### [課題 1]
抜粋の「休日にとある繁華街を歩いてい」から「当な電話番号。A君ごめん)。」までの部分を、「繁華街」を「商店街」に入れ替えて書き直してください。
### [課題 2]
抜粋について、次の問いに答えてください。
(a) 声をかけてきた男性は首から何を下げていましたか？
(b) その日はどのような気候でしたか？
(c) 最後に書類に書いたのは誰の名前でしたか？

### [抜粋]

他人には取るに足らない出来事かもしれない。

休日にとある繁華街を歩いているとネクタイを締めた男性に声をかけられた。男性は首から大きな宣伝パネル(マンションか住宅だった気がする)を下げていた。季節的にも夏の前でやや汗ばむような日だった。声をかけられ足を止めて話を聞いた。一度モデルルームに来てもらえないか。それが無理なら書類に名前と連絡先を書いてほしい書いてほしいと繰り返し言ってくる。はっきりと断れない僕はいやいやいやと曖昧に誤魔化すことしかできない。歩き出してもどこまでもついてくる。次第に鬱陶しくなるが、それでも断れず最後には名前と連絡先を書いた(友人A君の名前と適当な電話番号。A君ごめん)。

### [資料]
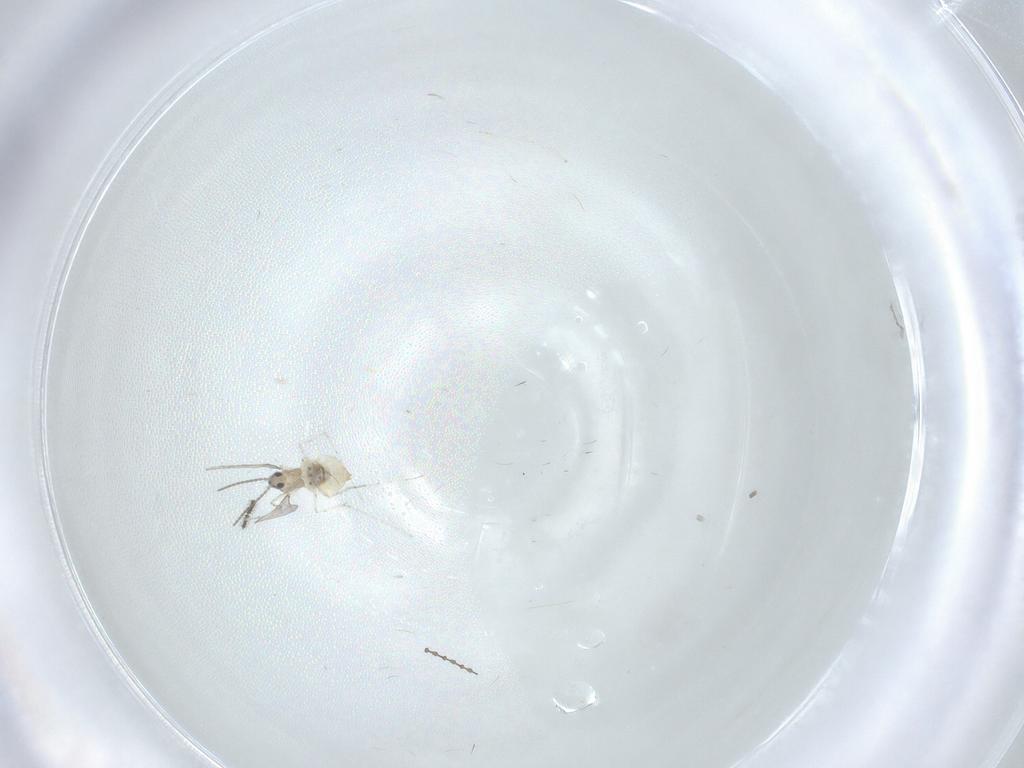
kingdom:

### [解答 1]
休日にとある商店街を歩いているとネクタイを締めた男性に声をかけられた。男性は首から大きな宣伝パネル(マンションか住宅だった気がする)を下げていた。季節的にも夏の前でやや汗ばむような日だった。声をかけられ足を止めて話を聞いた。一度モデルルームに来てもらえないか。それが無理なら書類に名前と連絡先を書いてほしい書いてほしいと繰り返し言ってくる。はっきりと断れない僕はいやいやいやと曖昧に誤魔化すことしかできない。歩き出してもどこまでもついてくる。次第に鬱陶しくなるが、それでも断れず最後には名前と連絡先を書いた(友人A君の名前と適当な電話番号。A君ごめん)。

### [解答 2]
(a) 大きな宣伝パネル
(b) 夏の前で、やや汗ばむような日だった
(c) 友人A君の名前